(2jh) Machine-Learned Committor Functions for Reactive Molecular  Dynamics

Computational materials science is an agile field, adept at filling gaps in our understanding of chemical space. However, due to the push-and-pull of accuracy vs. scale when modeling materials with finite resources, computational insight often amounts to a rough sketch. Thus far, I have dedicated my research career to strengthening the interaction between in silico and in-the-lab materials science. As a NASA postdoctoral fellow who started just after the pandemic began, i.e., after the labs were shut down, my postdoc experience has been a case study of the relationship between theory and experiment. I developed a reactive molecular dynamics model to predict the charring behavior of materials used for thermal protection systems
during hypersonic flight, such as on the leading surface of a spacecraft. After more than a year of fine-tuning while waiting for the labs to reopen, the model was confirmed to accurately predict the char yield for several newly proposed chemistries. Since then, I have used the model to help guide NASA scientists in the lab, which has been an inspiring testament to the predictive power of modern modeling techniques and of the faith that experimentalists have in them. These types of successes are what drive me to continue to improve both the accuracy and scale of atomic level models of our physical world, a discipline that has provided major contributions to our understanding of materials from ionic liquids to perovskites.

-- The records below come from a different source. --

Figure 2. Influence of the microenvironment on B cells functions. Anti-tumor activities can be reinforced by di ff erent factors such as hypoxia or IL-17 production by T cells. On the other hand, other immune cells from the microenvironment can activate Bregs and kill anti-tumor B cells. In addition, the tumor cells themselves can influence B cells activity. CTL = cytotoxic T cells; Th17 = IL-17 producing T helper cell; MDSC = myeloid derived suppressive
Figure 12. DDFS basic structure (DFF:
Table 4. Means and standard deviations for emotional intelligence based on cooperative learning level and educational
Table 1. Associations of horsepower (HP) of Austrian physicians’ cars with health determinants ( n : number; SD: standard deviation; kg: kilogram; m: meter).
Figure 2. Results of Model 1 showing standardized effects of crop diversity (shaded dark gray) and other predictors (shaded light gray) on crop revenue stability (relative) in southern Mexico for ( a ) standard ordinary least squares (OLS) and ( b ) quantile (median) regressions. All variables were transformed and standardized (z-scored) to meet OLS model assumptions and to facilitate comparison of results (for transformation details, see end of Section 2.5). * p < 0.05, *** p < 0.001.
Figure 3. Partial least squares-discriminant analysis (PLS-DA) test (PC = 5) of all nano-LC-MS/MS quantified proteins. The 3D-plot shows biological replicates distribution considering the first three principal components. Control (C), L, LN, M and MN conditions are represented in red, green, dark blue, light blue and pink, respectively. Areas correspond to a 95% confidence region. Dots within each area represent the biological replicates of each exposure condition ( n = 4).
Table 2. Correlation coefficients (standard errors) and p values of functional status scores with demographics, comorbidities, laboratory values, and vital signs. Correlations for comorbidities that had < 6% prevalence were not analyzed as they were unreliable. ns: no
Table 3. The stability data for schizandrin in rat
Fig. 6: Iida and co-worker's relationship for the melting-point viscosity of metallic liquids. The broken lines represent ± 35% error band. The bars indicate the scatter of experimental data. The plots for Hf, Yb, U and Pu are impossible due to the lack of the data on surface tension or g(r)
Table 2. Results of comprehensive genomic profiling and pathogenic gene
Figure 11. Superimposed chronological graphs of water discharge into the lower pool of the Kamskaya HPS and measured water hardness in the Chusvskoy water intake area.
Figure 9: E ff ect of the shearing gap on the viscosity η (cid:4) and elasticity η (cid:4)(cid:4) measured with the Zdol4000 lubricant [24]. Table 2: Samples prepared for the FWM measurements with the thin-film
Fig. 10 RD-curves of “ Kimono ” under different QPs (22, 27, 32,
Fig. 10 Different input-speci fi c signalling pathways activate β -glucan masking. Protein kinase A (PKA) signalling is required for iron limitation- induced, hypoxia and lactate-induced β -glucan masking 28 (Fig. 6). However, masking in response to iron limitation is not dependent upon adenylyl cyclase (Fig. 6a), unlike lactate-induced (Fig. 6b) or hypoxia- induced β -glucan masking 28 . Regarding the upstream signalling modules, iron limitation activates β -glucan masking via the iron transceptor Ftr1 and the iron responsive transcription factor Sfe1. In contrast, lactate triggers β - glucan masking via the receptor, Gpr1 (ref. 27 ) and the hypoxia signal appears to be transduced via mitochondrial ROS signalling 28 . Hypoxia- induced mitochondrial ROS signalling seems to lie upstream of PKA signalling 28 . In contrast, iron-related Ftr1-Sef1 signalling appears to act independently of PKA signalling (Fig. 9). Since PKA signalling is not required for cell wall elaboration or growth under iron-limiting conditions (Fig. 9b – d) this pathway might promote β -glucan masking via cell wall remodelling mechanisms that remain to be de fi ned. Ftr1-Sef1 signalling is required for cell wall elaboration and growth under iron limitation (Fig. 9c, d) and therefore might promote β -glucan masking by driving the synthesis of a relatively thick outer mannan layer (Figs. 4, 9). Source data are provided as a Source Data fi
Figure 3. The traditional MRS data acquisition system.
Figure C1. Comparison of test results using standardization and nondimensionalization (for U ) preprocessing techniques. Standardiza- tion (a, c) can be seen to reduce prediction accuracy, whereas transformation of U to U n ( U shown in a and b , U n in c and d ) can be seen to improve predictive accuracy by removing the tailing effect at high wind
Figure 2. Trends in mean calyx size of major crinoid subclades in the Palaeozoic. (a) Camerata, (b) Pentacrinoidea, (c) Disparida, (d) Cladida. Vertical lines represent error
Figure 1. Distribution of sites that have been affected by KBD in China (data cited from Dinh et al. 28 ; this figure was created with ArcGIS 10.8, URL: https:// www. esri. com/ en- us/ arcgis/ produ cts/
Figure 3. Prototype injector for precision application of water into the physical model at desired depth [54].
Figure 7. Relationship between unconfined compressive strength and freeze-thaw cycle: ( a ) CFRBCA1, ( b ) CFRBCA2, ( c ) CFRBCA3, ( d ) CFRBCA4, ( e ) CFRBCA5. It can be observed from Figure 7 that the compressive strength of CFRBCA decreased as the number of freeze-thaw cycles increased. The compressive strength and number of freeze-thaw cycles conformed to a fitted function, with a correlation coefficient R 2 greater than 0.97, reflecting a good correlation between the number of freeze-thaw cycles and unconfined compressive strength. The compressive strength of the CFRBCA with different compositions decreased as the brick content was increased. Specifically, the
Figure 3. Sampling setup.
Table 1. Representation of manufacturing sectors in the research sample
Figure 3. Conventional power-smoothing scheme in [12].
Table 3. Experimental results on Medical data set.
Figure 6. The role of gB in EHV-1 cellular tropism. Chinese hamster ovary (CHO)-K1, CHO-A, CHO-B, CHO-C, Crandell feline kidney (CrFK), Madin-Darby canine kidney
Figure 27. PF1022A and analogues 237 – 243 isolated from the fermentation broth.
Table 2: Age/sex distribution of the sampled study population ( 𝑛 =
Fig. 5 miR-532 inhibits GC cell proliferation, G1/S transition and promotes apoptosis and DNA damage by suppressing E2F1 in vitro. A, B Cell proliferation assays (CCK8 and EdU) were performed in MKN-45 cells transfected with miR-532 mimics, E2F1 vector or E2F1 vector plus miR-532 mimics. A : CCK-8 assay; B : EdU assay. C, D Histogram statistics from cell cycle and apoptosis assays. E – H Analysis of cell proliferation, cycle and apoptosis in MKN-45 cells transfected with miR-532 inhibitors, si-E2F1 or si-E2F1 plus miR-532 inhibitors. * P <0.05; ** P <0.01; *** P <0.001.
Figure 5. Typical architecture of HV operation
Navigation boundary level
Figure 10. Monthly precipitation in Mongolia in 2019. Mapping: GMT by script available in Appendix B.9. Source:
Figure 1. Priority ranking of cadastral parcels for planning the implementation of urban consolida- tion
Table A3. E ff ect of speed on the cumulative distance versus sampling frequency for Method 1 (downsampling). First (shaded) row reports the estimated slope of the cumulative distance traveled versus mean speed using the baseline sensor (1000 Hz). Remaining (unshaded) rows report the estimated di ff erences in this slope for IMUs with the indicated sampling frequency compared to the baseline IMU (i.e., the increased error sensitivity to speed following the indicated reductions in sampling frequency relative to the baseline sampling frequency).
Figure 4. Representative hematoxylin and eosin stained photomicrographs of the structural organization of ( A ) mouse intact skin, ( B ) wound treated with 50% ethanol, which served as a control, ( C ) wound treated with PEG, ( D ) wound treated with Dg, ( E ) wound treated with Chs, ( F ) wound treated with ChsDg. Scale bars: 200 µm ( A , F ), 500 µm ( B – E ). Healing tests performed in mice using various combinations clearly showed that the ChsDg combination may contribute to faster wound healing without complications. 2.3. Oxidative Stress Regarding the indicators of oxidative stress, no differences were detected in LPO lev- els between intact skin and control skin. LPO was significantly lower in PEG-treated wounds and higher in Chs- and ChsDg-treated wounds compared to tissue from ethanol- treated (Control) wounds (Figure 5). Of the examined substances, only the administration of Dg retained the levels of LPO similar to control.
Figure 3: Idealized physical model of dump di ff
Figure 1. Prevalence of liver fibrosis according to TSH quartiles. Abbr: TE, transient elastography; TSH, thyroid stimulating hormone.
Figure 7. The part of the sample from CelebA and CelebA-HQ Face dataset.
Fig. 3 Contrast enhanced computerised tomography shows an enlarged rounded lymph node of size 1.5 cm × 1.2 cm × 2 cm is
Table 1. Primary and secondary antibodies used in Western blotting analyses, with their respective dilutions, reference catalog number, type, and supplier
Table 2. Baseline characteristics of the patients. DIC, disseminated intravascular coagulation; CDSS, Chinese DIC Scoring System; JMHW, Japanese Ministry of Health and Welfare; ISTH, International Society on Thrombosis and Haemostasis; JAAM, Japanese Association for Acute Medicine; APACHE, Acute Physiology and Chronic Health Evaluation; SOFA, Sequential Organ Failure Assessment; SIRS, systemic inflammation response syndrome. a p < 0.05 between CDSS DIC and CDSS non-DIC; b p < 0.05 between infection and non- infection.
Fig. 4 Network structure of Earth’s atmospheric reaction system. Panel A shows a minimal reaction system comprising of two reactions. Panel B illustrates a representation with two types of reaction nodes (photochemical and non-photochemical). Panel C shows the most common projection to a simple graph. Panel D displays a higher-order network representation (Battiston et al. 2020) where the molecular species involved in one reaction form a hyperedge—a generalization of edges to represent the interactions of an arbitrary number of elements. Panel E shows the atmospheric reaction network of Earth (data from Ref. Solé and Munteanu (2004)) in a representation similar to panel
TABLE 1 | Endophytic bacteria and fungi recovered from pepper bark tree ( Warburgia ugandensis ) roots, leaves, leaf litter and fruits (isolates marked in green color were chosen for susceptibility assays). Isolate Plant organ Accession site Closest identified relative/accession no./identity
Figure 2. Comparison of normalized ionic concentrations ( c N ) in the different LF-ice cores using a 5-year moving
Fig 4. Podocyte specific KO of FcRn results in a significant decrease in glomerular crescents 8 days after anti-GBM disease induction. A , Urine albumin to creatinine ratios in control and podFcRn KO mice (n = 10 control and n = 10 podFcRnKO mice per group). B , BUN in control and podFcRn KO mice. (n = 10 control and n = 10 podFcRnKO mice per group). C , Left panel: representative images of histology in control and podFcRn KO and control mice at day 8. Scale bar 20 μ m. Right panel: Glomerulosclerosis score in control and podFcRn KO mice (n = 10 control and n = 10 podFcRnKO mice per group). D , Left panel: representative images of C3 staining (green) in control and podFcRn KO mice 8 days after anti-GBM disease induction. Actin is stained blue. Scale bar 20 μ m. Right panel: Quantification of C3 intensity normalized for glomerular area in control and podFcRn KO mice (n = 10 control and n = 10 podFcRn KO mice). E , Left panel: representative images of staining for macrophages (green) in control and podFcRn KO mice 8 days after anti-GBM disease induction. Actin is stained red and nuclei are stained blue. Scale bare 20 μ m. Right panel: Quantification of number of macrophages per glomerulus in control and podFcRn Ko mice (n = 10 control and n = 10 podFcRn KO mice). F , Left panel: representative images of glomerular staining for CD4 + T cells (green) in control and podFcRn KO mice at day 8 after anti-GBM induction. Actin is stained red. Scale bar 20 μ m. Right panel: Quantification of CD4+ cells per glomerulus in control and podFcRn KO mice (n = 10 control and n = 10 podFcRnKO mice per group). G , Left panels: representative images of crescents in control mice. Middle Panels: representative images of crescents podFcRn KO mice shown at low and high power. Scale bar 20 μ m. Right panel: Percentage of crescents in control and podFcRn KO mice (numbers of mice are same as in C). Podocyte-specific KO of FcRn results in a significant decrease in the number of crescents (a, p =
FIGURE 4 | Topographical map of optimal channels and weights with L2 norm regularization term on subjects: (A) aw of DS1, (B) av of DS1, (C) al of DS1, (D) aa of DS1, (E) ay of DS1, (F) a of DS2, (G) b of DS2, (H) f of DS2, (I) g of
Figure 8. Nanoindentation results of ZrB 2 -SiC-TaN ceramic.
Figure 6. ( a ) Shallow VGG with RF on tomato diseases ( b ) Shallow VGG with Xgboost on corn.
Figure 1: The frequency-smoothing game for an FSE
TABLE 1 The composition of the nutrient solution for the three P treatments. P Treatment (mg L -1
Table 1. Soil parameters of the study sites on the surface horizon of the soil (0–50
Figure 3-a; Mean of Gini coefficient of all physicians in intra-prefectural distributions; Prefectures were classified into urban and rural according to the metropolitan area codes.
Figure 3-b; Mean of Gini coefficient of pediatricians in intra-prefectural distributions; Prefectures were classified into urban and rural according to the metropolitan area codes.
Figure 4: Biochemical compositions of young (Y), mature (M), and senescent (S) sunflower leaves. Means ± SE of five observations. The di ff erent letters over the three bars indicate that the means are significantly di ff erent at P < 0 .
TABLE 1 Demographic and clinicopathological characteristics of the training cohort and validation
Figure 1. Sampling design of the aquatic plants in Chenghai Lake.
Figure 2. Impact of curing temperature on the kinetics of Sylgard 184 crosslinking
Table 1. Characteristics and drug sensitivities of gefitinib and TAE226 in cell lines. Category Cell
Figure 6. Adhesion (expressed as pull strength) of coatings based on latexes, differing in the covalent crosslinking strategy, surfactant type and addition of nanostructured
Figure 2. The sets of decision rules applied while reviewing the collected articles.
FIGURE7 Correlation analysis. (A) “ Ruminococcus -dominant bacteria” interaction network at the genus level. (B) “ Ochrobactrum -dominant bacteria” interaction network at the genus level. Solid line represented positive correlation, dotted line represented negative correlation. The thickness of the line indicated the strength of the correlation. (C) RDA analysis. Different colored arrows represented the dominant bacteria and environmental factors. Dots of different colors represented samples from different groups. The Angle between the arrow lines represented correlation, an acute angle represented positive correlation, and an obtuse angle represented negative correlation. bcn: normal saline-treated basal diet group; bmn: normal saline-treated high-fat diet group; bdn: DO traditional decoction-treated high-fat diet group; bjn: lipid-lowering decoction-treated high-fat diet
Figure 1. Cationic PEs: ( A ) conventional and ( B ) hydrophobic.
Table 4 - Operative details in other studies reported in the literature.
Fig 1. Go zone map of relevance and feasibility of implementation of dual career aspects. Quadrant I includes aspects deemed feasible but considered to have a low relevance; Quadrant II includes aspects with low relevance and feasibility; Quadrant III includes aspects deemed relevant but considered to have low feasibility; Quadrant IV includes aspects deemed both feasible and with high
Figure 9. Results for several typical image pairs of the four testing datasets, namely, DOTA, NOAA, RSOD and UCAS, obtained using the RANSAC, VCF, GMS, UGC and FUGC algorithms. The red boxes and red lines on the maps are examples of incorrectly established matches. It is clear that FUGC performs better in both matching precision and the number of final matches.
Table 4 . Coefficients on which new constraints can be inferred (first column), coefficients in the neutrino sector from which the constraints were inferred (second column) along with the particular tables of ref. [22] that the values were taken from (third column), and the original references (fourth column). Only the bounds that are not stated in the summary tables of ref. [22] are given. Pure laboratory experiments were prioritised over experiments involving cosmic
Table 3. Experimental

While at NASA, I developed the REACTER protocol, a method for modeling chemical reactions in classical molecular dynamics simulations. Implemented in the open-source LAMMPS software package, it has established a user base that is growing quickly in the fields of polymer and soft matter sciences. However, REACTER remains underutilized in many adjacent modeling communities, such as those studying electrochemical components of next-generation batteries or complex reactive pathways within the cell. New features of REACTER enable competing reaction pathways to be considered while reactivity is informed by quantum mechanics. At this AIChE conference, I will describe the first effort to use machine learning to provide reaction probabilities in real time, a step toward semi-automated incorporation of quantum-level information into these highly scalable atomic-level simulations. The method has a long way to go and will benefit greatly from closer integration with data science, e.g., libraries of reactions. As a faculty candidate, I would like to share my vision of how large-scale reactive molecular dynamics can be applied to systems from batteries to biology, as well as how it can be used as an instructive visual tool to teach students about chemistry and kinetics.

Finally, I would like to comment on a few topics outside of science that are important to me. Like too many graduate students, I have personally experienced how the power dynamic between advisors and students can be abused, leading the mistreatment of grad students (or postdocs). Secondly, I have witnessed that those who routinely exploit this power dynamic can also exhibit patterns of discrimination, often related to gender. Between this experience as well as the number of second-hand anecdotes I have heard, it is clear to me that systemic problems exist in academia. It will be of foremost importance to me to culture an atmosphere that is positive, accepting, and encouraging. I believe that actively taking a step back and cultivating such an atmosphere should be done not in spite of, but because of, the highly competitive nature of research. Welcoming new ideas and diverse perspectives is a key ingredient to scientific progress and is only sustainable if we make ourselves aware of existing issues, listen to those who raise concerns, and work to prevent them from recurring.